February 10, 2006 - 11:00 am ET

(Manchester, Connecticut) A Superior Court judge has cut five years from the prison sentence of Sean Burke, one of two men convicted in a 1988 gay-bashing murder that sparked Connecticut's hate-crimes law.

Burke and co-defendant Marcos Perez were teenagers when they used a fireplace log to beat Richard Reihl to death outside Reihl's Wethersfield home in 1988.

In a 17-page decision, Judge Raymond Norko said he was impressed by Burke's efforts to rehabilitate himself in prison. Burke, now 35, has not received a single disciplinary report while behind bars, and has participate in numerous prison programs.

"If our society believes in the concept of rehabilitation while in prison, rather than just mouthing the concept, then the petitioner's conduct acquires merit," Norko wrote. "To not recognize proper rehabilitative conduct is harmful and promotes a dangerous standard of meaningless conduct by all prisoners."

Burke was due to be released in 2017. His new release date has not been calculated.

Reihl's sister, Nancy Reihl Leckerling, said she was disappointed by Norko's decision.
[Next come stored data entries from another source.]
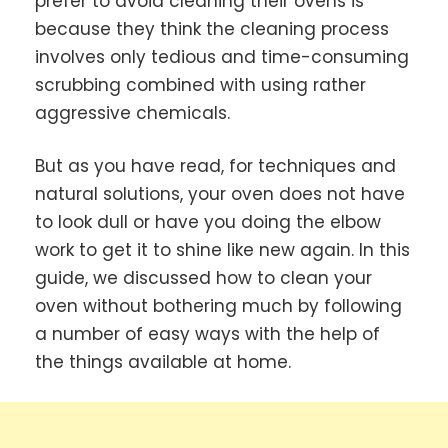
prefer to avoid cleaning their ovens is
because they think the cleaning process
involves only tedious and time-consuming
scrubbing combined with using rather
aggressive chemicals.
But as you have read, for techniques and
natural solutions, your oven does not have
to look dull or have you doing the elbow
work to get it to shine like new again. In this
guide, we discussed how to clean your
oven without bothering much by following
a number of easy ways with the help of
the things available at home.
At the November sentence modification hearing, she had asked Norko to uphold Burke's 40-year prison term.

During that same hearing, Burke asked for forgiveness.

"My soul, your honor, it's empty, and I want to use my life for the reparation of Richard's life," he said.

Burke sought the "sentence modification" under a little-used law that allows a judge to reopen the case if both the prosecution and defense attorneys agree to a hearing.

Burke had asked for the hearing based on a memo that then-prosecutor Kevin McMahon, now a Superior Court judge, wrote after Burke was originally sentenced in 1989.

In it, McMahon said he would support another look at Burke's 40-year sentence if Burke could prove that he was not a hardened criminal.

Friends and prison counselors described Burke as a model inmate who has sought redemption since the day he was sentenced to prison, literally becoming an altar boy and counseling children and others.

But Reihl's family asked the judge not to reconsider Burke's sentence, saying it would send an inconceivable message about the tolerance for hate crimes.